• **WHAT YOU HAVE TO DO**:
Output, without any change, the listing below from its opening line up to and including the line with "Rendered at 2400 by 1350 pixels.".

[Start of section]

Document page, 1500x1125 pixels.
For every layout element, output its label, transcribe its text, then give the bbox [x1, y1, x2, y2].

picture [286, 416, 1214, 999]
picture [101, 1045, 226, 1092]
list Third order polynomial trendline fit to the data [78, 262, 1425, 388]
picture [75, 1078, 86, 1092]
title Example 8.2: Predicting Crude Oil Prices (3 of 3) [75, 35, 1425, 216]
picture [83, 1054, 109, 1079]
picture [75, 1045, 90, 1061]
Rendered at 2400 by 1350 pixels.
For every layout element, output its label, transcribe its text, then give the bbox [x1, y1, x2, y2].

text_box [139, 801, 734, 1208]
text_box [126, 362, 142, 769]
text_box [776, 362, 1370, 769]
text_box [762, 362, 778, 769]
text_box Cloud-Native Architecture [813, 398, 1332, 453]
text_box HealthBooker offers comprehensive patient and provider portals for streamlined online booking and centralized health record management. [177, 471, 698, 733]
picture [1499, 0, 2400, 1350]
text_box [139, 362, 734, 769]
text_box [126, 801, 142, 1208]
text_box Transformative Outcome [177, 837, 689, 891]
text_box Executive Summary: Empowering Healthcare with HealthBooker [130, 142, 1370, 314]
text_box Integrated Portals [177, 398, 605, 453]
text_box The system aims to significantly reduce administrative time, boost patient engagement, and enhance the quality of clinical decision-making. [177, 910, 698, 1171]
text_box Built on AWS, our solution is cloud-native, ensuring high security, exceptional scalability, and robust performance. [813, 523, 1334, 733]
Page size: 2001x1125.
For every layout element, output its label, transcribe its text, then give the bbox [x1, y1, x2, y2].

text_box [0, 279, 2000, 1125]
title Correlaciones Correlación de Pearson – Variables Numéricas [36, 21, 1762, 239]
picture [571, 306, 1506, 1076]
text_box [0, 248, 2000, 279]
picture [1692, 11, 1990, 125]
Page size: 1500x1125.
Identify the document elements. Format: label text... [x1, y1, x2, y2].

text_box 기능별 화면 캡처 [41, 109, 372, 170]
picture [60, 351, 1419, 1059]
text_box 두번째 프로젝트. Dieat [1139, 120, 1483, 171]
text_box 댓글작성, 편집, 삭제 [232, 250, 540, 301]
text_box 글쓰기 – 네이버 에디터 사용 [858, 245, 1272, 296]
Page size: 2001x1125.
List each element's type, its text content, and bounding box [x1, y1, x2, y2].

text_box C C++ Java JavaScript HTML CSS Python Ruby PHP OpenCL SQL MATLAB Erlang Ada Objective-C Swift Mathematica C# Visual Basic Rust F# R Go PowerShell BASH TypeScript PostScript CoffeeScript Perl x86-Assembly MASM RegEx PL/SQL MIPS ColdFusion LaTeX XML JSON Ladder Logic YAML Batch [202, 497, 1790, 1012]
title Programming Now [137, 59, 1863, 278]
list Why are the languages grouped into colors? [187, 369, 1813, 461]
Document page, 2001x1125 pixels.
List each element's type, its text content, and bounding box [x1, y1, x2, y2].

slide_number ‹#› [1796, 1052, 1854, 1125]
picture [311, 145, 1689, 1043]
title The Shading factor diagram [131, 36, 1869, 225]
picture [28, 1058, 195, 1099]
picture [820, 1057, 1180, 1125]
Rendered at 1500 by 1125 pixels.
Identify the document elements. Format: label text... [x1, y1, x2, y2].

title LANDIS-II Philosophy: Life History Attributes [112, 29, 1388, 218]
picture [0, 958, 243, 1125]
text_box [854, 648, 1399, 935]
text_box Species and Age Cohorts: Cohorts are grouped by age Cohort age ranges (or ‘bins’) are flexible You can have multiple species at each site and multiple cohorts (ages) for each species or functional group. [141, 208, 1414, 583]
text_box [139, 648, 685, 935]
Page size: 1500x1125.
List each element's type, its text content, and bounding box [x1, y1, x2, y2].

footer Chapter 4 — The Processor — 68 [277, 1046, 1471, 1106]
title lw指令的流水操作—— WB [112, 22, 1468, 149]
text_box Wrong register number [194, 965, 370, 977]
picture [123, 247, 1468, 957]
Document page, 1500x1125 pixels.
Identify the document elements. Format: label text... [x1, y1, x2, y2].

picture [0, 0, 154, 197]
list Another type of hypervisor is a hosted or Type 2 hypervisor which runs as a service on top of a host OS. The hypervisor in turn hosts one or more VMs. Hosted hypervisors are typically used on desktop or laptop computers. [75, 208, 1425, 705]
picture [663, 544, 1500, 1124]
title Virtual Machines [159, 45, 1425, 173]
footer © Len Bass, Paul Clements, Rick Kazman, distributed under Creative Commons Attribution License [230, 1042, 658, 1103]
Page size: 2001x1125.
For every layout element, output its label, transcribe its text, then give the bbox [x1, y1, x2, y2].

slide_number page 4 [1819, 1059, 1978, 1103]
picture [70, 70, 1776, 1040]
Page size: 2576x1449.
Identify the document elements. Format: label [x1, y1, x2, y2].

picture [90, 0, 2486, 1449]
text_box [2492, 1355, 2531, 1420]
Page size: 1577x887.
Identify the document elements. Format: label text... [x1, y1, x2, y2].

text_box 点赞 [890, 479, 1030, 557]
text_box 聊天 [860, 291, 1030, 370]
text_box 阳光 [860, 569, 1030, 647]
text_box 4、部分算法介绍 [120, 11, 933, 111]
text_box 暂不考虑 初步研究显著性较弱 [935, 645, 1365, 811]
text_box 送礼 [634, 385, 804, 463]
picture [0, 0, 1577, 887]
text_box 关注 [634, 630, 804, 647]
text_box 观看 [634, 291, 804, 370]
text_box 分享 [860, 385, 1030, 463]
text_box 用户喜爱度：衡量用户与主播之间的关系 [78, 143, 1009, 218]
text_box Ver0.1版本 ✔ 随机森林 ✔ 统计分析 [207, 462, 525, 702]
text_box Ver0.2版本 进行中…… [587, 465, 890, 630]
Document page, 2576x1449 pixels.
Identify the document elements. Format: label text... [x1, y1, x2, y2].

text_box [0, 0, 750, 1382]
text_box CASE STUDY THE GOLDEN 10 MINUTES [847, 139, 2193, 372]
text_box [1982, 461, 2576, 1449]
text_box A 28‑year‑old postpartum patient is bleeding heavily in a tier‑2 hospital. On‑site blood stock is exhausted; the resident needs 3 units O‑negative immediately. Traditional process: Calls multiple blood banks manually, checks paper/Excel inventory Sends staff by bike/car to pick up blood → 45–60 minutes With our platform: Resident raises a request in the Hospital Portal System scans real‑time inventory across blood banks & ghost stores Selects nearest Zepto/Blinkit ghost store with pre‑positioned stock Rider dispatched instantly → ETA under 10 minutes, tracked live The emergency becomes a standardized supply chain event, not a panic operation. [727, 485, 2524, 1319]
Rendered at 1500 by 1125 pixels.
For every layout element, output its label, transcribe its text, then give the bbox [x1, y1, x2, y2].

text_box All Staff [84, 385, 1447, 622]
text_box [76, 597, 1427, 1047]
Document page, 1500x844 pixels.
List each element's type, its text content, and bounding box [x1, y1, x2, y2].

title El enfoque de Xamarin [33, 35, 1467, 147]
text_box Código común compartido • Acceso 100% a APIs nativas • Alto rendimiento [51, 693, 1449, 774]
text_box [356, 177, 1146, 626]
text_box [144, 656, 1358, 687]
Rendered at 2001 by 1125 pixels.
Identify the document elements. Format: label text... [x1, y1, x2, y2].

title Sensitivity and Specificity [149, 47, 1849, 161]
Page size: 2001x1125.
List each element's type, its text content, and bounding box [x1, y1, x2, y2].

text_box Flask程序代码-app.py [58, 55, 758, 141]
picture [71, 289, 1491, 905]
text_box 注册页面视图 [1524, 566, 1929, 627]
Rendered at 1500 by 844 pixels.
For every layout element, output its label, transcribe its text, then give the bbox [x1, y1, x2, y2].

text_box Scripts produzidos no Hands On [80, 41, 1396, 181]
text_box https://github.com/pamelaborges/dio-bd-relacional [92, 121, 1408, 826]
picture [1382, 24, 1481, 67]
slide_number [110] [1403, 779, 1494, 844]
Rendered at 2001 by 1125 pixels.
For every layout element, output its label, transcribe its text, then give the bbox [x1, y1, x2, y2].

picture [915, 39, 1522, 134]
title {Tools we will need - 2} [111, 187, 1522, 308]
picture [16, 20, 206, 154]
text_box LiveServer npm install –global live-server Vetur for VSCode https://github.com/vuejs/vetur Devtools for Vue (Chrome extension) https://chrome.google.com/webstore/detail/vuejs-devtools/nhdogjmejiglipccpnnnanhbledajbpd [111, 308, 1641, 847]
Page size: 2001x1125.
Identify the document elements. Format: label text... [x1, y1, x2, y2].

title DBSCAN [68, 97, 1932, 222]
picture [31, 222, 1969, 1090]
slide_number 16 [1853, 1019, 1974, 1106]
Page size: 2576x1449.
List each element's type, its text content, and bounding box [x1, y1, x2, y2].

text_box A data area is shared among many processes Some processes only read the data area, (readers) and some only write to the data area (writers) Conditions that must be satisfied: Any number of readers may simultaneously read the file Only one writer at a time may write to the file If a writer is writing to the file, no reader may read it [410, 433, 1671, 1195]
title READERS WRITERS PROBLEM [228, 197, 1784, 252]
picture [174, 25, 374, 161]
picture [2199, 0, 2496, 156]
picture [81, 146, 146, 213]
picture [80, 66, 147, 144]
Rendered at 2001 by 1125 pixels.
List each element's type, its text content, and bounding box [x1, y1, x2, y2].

[End of section]

• **TASK RESULT**:
Document page, 1500x1125 pixels.
For every layout element, output its label, transcribe its text, then give the bbox [x1, y1, x2, y2].

picture [286, 416, 1214, 999]
picture [101, 1045, 226, 1092]
list Third order polynomial trendline fit to the data [78, 262, 1425, 388]
picture [75, 1078, 86, 1092]
title Example 8.2: Predicting Crude Oil Prices (3 of 3) [75, 35, 1425, 216]
picture [83, 1054, 109, 1079]
picture [75, 1045, 90, 1061]
Rendered at 2400 by 1350 pixels.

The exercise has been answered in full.